We are now acting because the risks of inaction would be far greater. In one year, or five years, the power of Iraq to inflict harm on all free nations would be multiplied many times over. With these capabilities, Saddam Hussein and his terrorist allies could choose the moment of deadly conflict when they are strongest. We choose to meet that threat now, where it arises, before it can appear suddenly in our skies and cities.

The cause of peace requires all free nations to recognize new and undeniable realities. In the 20th century, some chose to appease murderous dictators, whose threats were allowed to grow into genocide and global war. In this century, when evil men plot chemical, biological and nuclear terror, a policy of appeasement could bring destruction of a kind never before seen on this earth.

Terrorists and terror states do not reveal these threats with fair notice, in formal declarations -- and responding to such enemies only after they have struck first is not self-defense, it is suicide. The security of the world requires disarming Saddam Hussein now.

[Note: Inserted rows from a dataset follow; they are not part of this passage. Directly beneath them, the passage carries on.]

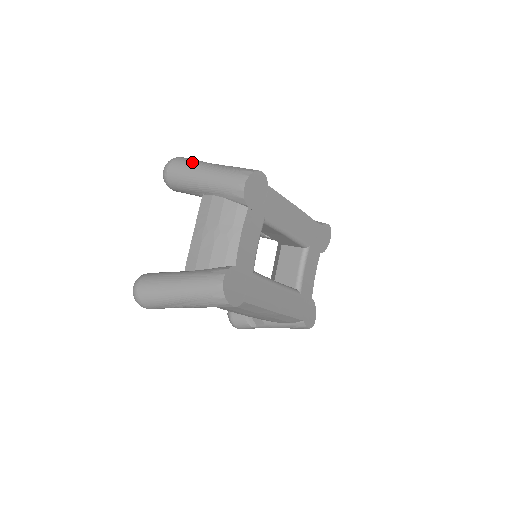
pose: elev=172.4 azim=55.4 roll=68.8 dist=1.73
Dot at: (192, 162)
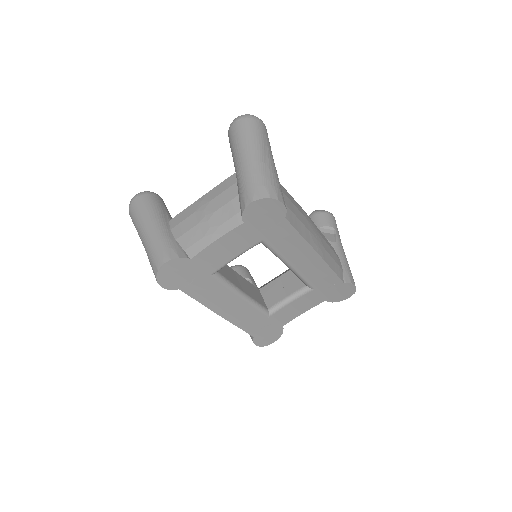
Dot at: (253, 135)
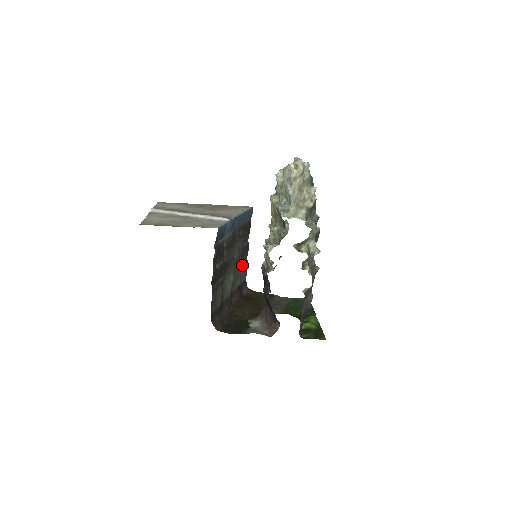
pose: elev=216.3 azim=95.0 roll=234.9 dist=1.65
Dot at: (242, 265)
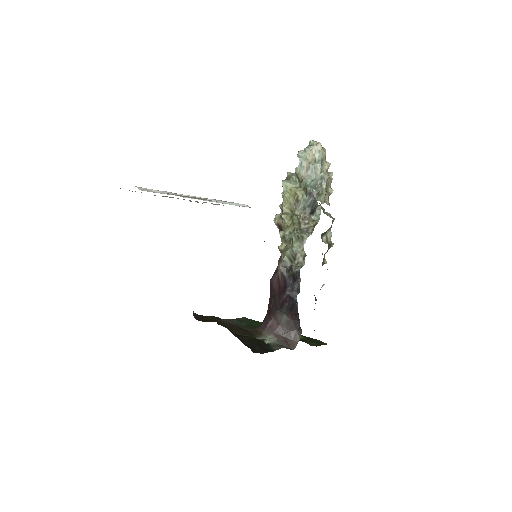
Dot at: occluded
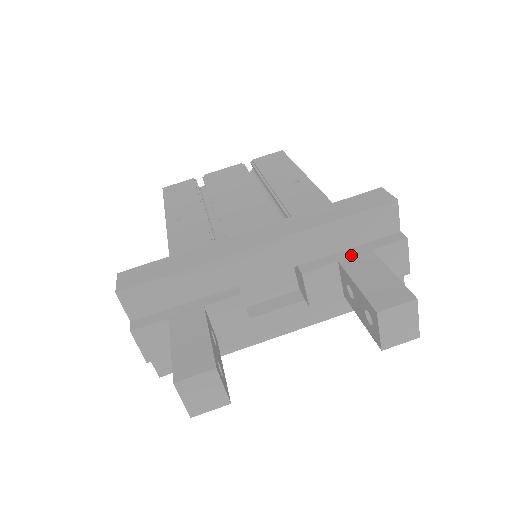
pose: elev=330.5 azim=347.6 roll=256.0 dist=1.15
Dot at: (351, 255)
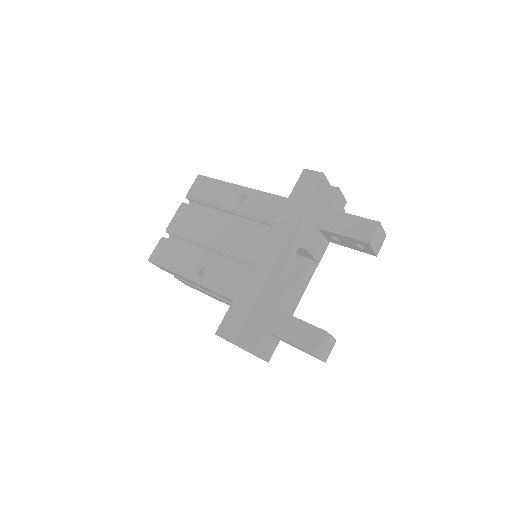
Dot at: (321, 220)
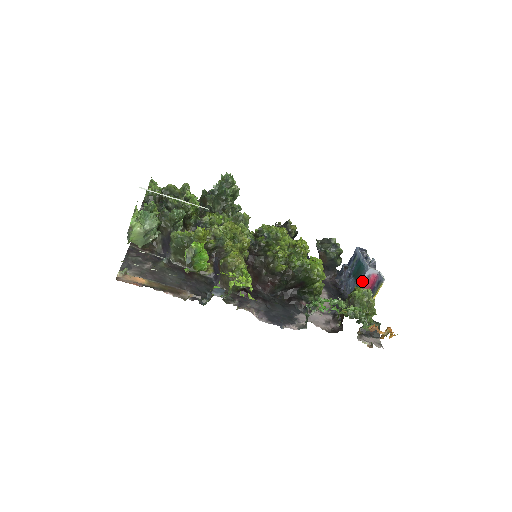
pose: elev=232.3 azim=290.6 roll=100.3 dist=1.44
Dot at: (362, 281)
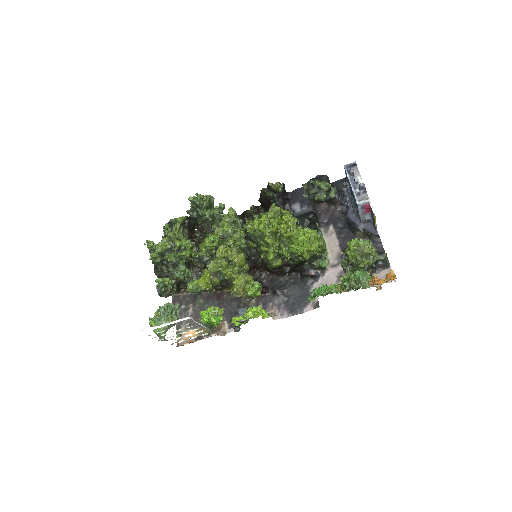
Dot at: (359, 211)
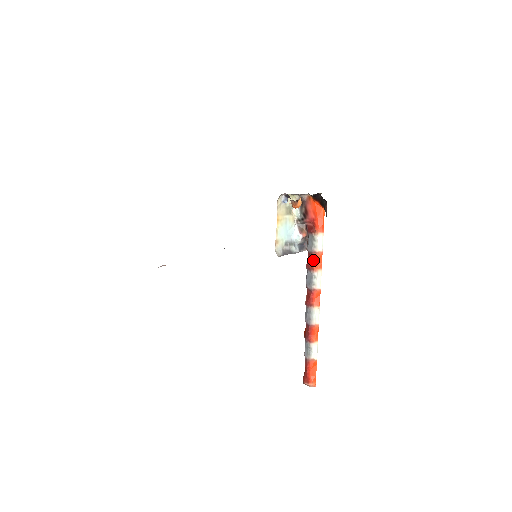
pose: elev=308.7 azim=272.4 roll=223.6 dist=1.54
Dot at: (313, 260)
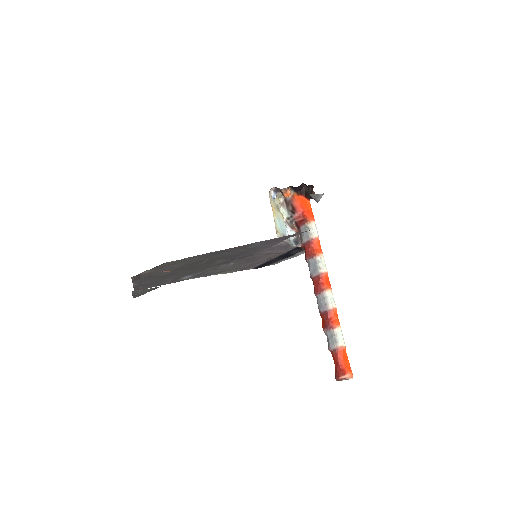
Dot at: (312, 247)
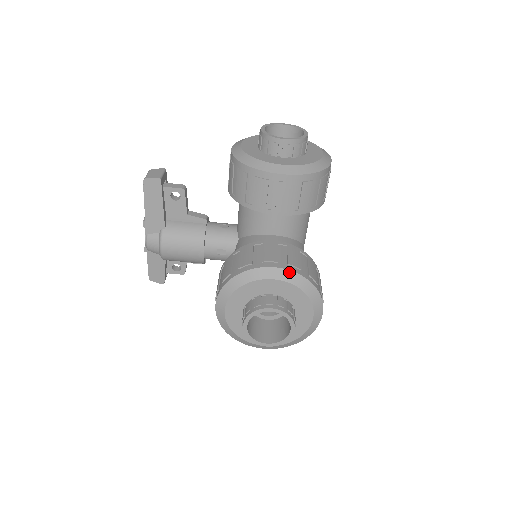
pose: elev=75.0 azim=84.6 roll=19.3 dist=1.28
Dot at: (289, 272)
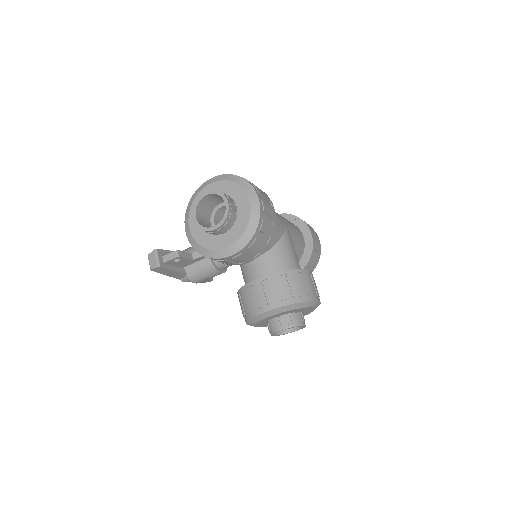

As we enforce the just demands of the world, we will also honor the deepest commitments of our country. Unlike Saddam Hussein, we believe the Iraqi people are deserving and capable of human liberty. And when the dictator has departed, they can set an example to all the Middle East of a vital and peaceful and self-governing nation.

The United States, with other countries, will work to advance liberty and peace in that region. Our goal will not be achieved overnight, but it can come over time. The power and appeal of human liberty is felt in every life and every land. And the greatest power of freedom is to overcome hatred and violence, and turn the creative gifts of men and women to the pursuits of peace.

That is the future we choose. Free nations have a duty to defend our people by uniting against the violent. And tonight, as we have done before, America and our allies accept that responsibility.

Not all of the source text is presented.